Draft Plan for FEScUE Seminar (last 4 weeks) and Summer – 3/17/08
Research Area: Changes in food web structure affect ecosystem function, but little is
known about what mediates this structure-function relationship. Using simulation
approaches, we propose investigating how spatially localized interactions constrain
resilient food web structure (i.e., structure that minimizes the impact of disturbance), and
hence control the structure-function relationship through two types of feedback. First,
correlations between the feeding preferences and movements of individual species link
food webs and the spatial distribution of organisms. The spatial distribution of organisms
may affect the outcome of disturbance to food webs and feed back on the structurefunction relationship. Second, individuals move nutrients around the landscape, thus
individual movement affects the degree of local control on nutrient recycling and the rate
and spatial distribution of resources. Through these two feedbacks, spatially localized
interactions can scale up to affect the level and spatial distribution of productivity at the
whole system scale. An optimum in food web resilience occurs independently at
intermediate levels of productivity (Moore et al. 1993) and with intermediate levels of
spatial aggregation (Webb and Levin 2005). These system properties are connected via
the underlying local interactions, suggesting that the level and distribution of productivity
in combination may determine underlying constraints on resilient food web structure.
We also propose to expand these ideas to include predator-prey interactions (Rosenzweig
1971) that are somewhat biologically similar to the microbe-detritus interactions
described above, but have been incorporated into models with fundamentally different
mathematical properties from those used to describe microbe-detritus interactions.
This research area is quite broad-based. We propose providing FEScUE students with
the basic biological background information and some basic simulation tools. FEScUE
students will then drive the specific research questions that will be addressed.
End-of-Semester Plan: During the last four weeks of the semester, students will read,
discuss, and rederive the results from Rosenzweig 1971 and Moore et al. 1993. They will
also see a presentation and discussion with C. Webb on the implications of spatial
patterns for disturbance propagation (Webb unpublished). We have asked Dale
Lockwood to facilitate the discussions of Rosenzweig 1971 and Moore et al. 1993 while
C. Webb is on maternity leave (Note: I do not yet have confirmation from Dale). C.
Webb and J. Moore will also meet with students to discuss the integration of this material
to form the research area described above.
Summer Plan: Towards the end of the formal seminar with D. Cooley, we hope there
will be some outlining of Poisson birth-death processes. The summer research plan will
begin by building on this information to help students develop generic tools for
simulation of ecological problems. The plan is for Don’s graduate student to help the
students develop code for the following two problems. First, students will learn to
implement a Poisson birth-death process and develop general code for doing so. Second,
students will learn to implement a spatial birth-death process and develop general code
for doing so. Finally, students will learn partial validation techniques for their
simulations such as comparing results for random movement processes in the spatial
implementations to the Poisson birth-death simulation and to ode models.

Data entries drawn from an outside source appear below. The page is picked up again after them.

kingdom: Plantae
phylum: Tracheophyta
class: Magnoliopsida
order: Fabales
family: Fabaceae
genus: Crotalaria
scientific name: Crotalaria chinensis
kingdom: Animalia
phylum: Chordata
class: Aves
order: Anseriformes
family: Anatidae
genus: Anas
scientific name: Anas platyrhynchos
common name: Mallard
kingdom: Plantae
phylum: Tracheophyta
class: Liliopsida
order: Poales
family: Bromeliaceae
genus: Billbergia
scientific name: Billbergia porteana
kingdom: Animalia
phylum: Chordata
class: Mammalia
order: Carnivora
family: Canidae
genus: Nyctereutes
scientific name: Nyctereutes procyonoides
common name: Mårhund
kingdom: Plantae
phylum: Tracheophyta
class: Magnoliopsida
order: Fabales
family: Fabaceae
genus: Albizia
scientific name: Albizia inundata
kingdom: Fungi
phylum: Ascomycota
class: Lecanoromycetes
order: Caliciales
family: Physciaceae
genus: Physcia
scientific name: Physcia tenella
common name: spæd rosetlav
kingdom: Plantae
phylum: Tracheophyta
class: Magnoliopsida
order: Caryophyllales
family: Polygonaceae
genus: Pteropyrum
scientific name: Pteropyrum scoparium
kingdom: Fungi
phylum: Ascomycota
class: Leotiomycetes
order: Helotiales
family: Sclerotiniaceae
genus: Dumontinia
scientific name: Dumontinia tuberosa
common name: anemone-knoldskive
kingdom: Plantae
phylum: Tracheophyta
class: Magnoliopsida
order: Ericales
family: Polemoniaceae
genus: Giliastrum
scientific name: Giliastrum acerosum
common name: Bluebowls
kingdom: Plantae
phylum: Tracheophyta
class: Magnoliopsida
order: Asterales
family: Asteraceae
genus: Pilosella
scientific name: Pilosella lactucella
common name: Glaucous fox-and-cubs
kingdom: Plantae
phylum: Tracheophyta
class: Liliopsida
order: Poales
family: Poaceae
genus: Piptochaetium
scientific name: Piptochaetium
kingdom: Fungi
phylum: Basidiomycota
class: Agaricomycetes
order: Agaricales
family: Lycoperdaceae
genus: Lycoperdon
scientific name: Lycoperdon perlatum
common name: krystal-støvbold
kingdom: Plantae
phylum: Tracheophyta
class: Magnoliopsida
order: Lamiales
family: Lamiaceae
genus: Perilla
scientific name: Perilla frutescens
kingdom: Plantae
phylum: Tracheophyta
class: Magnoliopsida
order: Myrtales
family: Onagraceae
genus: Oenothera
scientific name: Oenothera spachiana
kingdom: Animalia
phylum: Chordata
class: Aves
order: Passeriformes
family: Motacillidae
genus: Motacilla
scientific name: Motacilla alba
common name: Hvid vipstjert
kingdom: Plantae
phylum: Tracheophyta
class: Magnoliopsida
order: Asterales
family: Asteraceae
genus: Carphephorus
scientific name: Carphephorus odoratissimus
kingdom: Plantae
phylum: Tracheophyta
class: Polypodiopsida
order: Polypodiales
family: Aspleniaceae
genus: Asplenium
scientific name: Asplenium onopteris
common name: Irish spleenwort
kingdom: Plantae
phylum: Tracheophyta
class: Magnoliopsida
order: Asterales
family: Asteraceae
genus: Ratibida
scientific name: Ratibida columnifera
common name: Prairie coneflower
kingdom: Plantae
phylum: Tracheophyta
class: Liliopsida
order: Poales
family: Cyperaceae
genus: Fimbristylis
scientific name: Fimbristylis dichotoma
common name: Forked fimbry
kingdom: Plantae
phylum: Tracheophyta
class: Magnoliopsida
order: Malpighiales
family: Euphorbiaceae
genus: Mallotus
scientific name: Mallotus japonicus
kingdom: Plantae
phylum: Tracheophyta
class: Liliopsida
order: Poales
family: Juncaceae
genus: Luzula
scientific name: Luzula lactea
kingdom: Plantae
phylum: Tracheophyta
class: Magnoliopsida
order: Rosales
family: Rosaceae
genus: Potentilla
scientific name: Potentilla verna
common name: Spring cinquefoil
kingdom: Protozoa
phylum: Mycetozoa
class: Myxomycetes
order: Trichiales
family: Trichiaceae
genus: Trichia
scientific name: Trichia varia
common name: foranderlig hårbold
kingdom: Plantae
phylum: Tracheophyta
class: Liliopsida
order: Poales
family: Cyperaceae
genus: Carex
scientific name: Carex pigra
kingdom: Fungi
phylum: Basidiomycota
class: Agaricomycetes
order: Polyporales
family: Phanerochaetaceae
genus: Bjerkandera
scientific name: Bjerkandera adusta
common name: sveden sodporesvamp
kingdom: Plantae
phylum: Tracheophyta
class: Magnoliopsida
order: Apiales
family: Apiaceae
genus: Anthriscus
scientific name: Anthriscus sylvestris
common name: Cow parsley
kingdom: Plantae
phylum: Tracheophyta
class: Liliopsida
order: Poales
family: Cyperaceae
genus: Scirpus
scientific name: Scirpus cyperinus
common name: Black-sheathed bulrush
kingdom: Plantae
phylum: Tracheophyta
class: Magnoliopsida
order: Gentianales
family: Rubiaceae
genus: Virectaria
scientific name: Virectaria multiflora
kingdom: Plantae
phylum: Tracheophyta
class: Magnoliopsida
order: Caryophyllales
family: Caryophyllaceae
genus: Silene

Long-range Plan: After students have generated general code for Poisson birth-death
processes and spatial simulations, they can modify the code to investigate specific
problems related to the research area that was introduced at the end-of-semester. We can
begin this research at whatever point in the summer they have completed the basic
simulation toolkit that they will need and continue into the school year.
References:
Moore, J.C., P.C. de Ruiter, and H.W. Hunt. 1993. Influence of productivity on the
stability of real and model ecosystems. Science 261: 906-908.
Rosenzweig, M. 1971. Paradox of enrichment: Destablization of exploitation
ecosystems in ecological time. Science 171: 385-387.
Webb, C.T. and S.A. Levin. 2005. Cross-system perspectives on the ecology and
evolution of resilience. In: Robust Design: A Repertoire of Biological, Ecological,
and Engineering Case Studies. E. Jen (Ed.). Oxford University Press. pp. 151-172.